* [Your objective]:
Retype the whole listing that follows, with nothing added or left out.

--- Supplied data Enclosed Below ---

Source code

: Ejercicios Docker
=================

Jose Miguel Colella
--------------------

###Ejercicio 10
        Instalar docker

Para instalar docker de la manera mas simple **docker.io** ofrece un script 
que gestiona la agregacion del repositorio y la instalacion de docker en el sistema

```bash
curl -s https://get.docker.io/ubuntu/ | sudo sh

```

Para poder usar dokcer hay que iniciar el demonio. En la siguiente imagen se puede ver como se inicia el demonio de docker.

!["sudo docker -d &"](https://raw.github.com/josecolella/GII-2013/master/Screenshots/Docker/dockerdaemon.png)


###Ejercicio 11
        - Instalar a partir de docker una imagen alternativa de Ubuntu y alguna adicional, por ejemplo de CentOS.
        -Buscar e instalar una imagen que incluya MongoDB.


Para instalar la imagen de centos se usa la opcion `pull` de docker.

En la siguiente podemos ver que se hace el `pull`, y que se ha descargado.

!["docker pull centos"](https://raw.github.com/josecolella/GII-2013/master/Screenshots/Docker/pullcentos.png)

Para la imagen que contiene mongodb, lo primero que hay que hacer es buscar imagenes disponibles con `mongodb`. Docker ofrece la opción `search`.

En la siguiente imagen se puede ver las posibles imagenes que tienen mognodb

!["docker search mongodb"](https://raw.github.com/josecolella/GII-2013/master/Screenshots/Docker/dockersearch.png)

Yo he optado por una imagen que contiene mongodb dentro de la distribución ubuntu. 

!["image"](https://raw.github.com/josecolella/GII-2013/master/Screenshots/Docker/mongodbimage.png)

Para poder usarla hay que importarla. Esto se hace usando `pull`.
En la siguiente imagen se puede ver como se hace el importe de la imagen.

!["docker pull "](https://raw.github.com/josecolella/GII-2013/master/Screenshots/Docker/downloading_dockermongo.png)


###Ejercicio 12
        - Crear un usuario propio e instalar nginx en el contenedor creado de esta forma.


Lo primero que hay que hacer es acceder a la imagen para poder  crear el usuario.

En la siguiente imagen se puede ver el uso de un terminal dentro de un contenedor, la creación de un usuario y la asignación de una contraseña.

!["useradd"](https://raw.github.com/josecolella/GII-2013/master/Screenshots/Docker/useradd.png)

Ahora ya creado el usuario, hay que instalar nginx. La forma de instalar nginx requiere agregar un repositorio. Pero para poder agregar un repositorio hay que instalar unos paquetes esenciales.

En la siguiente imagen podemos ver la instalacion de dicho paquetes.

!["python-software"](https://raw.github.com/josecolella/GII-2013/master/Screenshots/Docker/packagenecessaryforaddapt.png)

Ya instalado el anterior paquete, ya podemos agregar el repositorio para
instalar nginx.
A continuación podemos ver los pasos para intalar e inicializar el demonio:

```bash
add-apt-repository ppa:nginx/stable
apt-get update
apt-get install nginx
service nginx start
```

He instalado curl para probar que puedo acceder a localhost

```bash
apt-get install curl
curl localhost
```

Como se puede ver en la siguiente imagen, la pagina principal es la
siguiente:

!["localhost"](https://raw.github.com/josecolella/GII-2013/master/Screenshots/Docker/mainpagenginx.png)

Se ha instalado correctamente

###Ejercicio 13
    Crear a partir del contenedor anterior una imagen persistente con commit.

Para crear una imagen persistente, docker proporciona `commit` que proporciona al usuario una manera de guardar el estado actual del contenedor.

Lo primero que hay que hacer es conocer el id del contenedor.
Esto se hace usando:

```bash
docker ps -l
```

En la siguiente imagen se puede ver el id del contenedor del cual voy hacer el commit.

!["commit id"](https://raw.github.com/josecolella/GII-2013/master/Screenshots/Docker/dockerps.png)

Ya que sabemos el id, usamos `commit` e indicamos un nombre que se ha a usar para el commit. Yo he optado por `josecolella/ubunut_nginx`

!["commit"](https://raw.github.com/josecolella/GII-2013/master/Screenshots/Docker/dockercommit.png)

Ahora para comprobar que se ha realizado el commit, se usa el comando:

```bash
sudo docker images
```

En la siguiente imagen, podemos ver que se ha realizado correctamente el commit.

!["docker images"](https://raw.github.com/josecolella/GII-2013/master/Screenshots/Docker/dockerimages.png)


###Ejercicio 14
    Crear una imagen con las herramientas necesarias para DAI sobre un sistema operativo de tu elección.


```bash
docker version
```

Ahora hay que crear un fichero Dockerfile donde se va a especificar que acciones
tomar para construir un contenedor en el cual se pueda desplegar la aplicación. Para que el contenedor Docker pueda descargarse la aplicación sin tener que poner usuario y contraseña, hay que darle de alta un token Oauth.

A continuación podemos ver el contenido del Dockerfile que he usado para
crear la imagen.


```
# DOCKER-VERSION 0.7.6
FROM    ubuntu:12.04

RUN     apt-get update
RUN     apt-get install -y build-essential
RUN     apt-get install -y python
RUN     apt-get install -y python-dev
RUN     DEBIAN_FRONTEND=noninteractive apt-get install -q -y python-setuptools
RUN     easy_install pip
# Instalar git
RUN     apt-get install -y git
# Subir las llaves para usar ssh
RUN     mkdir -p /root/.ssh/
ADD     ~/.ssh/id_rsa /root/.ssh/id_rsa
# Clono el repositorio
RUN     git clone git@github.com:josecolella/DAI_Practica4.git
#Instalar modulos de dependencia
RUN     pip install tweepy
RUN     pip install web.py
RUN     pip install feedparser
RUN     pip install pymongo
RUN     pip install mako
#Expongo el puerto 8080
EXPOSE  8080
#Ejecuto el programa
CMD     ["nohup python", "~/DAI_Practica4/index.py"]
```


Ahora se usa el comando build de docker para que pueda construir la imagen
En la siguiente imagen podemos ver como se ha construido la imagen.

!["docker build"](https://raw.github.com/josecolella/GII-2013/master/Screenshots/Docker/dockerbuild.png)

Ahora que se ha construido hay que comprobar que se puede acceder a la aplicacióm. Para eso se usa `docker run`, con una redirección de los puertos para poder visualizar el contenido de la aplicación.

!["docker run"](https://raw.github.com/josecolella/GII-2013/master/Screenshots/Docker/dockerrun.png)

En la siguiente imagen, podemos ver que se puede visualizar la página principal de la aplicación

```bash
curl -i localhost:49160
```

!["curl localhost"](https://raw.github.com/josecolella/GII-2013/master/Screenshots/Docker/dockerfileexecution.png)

--- End of Enclosed Supplied data ---

* [Reply to the exercise]:
Source code

: Ejercicios Docker
=================

Jose Miguel Colella
--------------------

###Ejercicio 10
        Instalar docker

Para instalar docker de la manera mas simple **docker.io** ofrece un script 
que gestiona la agregacion del repositorio y la instalacion de docker en el sistema

```bash
curl -s https://get.docker.io/ubuntu/ | sudo sh

```

Para poder usar dokcer hay que iniciar el demonio. En la siguiente imagen se puede ver como se inicia el demonio de docker.

!["sudo docker -d &"](https://raw.github.com/josecolella/GII-2013/master/Screenshots/Docker/dockerdaemon.png)


###Ejercicio 11
        - Instalar a partir de docker una imagen alternativa de Ubuntu y alguna adicional, por ejemplo de CentOS.
        -Buscar e instalar una imagen que incluya MongoDB.


Para instalar la imagen de centos se usa la opcion `pull` de docker.

En la siguiente podemos ver que se hace el `pull`, y que se ha descargado.

!["docker pull centos"](https://raw.github.com/josecolella/GII-2013/master/Screenshots/Docker/pullcentos.png)

Para la imagen que contiene mongodb, lo primero que hay que hacer es buscar imagenes disponibles con `mongodb`. Docker ofrece la opción `search`.

En la siguiente imagen se puede ver las posibles imagenes que tienen mognodb

!["docker search mongodb"](https://raw.github.com/josecolella/GII-2013/master/Screenshots/Docker/dockersearch.png)

Yo he optado por una imagen que contiene mongodb dentro de la distribución ubuntu. 

!["image"](https://raw.github.com/josecolella/GII-2013/master/Screenshots/Docker/mongodbimage.png)

Para poder usarla hay que importarla. Esto se hace usando `pull`.
En la siguiente imagen se puede ver como se hace el importe de la imagen.

!["docker pull "](https://raw.github.com/josecolella/GII-2013/master/Screenshots/Docker/downloading_dockermongo.png)


###Ejercicio 12
        - Crear un usuario propio e instalar nginx en el contenedor creado de esta forma.


Lo primero que hay que hacer es acceder a la imagen para poder  crear el usuario.

En la siguiente imagen se puede ver el uso de un terminal dentro de un contenedor, la creación de un usuario y la asignación de una contraseña.

!["useradd"](https://raw.github.com/josecolella/GII-2013/master/Screenshots/Docker/useradd.png)

Ahora ya creado el usuario, hay que instalar nginx. La forma de instalar nginx requiere agregar un repositorio. Pero para poder agregar un repositorio hay que instalar unos paquetes esenciales.

En la siguiente imagen podemos ver la instalacion de dicho paquetes.

!["python-software"](https://raw.github.com/josecolella/GII-2013/master/Screenshots/Docker/packagenecessaryforaddapt.png)

Ya instalado el anterior paquete, ya podemos agregar el repositorio para
instalar nginx.
A continuación podemos ver los pasos para intalar e inicializar el demonio:

```bash
add-apt-repository ppa:nginx/stable
apt-get update
apt-get install nginx
service nginx start
```

He instalado curl para probar que puedo acceder a localhost

```bash
apt-get install curl
curl localhost
```

Como se puede ver en la siguiente imagen, la pagina principal es la
siguiente:

!["localhost"](https://raw.github.com/josecolella/GII-2013/master/Screenshots/Docker/mainpagenginx.png)

Se ha instalado correctamente

###Ejercicio 13
    Crear a partir del contenedor anterior una imagen persistente con commit.

Para crear una imagen persistente, docker proporciona `commit` que proporciona al usuario una manera de guardar el estado actual del contenedor.

Lo primero que hay que hacer es conocer el id del contenedor.
Esto se hace usando:

```bash
docker ps -l
```

En la siguiente imagen se puede ver el id del contenedor del cual voy hacer el commit.

!["commit id"](https://raw.github.com/josecolella/GII-2013/master/Screenshots/Docker/dockerps.png)

Ya que sabemos el id, usamos `commit` e indicamos un nombre que se ha a usar para el commit. Yo he optado por `josecolella/ubunut_nginx`

!["commit"](https://raw.github.com/josecolella/GII-2013/master/Screenshots/Docker/dockercommit.png)

Ahora para comprobar que se ha realizado el commit, se usa el comando:

```bash
sudo docker images
```

En la siguiente imagen, podemos ver que se ha realizado correctamente el commit.

!["docker images"](https://raw.github.com/josecolella/GII-2013/master/Screenshots/Docker/dockerimages.png)


###Ejercicio 14
    Crear una imagen con las herramientas necesarias para DAI sobre un sistema operativo de tu elección.


```bash
docker version
```

Ahora hay que crear un fichero Dockerfile donde se va a especificar que acciones
tomar para construir un contenedor en el cual se pueda desplegar la aplicación. Para que el contenedor Docker pueda descargarse la aplicación sin tener que poner usuario y contraseña, hay que darle de alta un token Oauth.

A continuación podemos ver el contenido del Dockerfile que he usado para
crear la imagen.


```
# DOCKER-VERSION 0.7.6
FROM    ubuntu:12.04

RUN     apt-get update
RUN     apt-get install -y build-essential
RUN     apt-get install -y python
RUN     apt-get install -y python-dev
RUN     DEBIAN_FRONTEND=noninteractive apt-get install -q -y python-setuptools
RUN     easy_install pip
# Instalar git
RUN     apt-get install -y git
# Subir las llaves para usar ssh
RUN     mkdir -p /root/.ssh/
ADD     ~/.ssh/id_rsa /root/.ssh/id_rsa
# Clono el repositorio
RUN     git clone git@github.com:josecolella/DAI_Practica4.git
#Instalar modulos de dependencia
RUN     pip install tweepy
RUN     pip install web.py
RUN     pip install feedparser
RUN     pip install pymongo
RUN     pip install mako
#Expongo el puerto 8080
EXPOSE  8080
#Ejecuto el programa
CMD     ["nohup python", "~/DAI_Practica4/index.py"]
```


Ahora se usa el comando build de docker para que pueda construir la imagen
En la siguiente imagen podemos ver como se ha construido la imagen.

!["docker build"](https://raw.github.com/josecolella/GII-2013/master/Screenshots/Docker/dockerbuild.png)

Ahora que se ha construido hay que comprobar que se puede acceder a la aplicacióm. Para eso se usa `docker run`, con una redirección de los puertos para poder visualizar el contenido de la aplicación.

!["docker run"](https://raw.github.com/josecolella/GII-2013/master/Screenshots/Docker/dockerrun.png)

En la siguiente imagen, podemos ver que se puede visualizar la página principal de la aplicación

```bash
curl -i localhost:49160
```

!["curl localhost"](https://raw.github.com/josecolella/GII-2013/master/Screenshots/Docker/dockerfileexecution.png)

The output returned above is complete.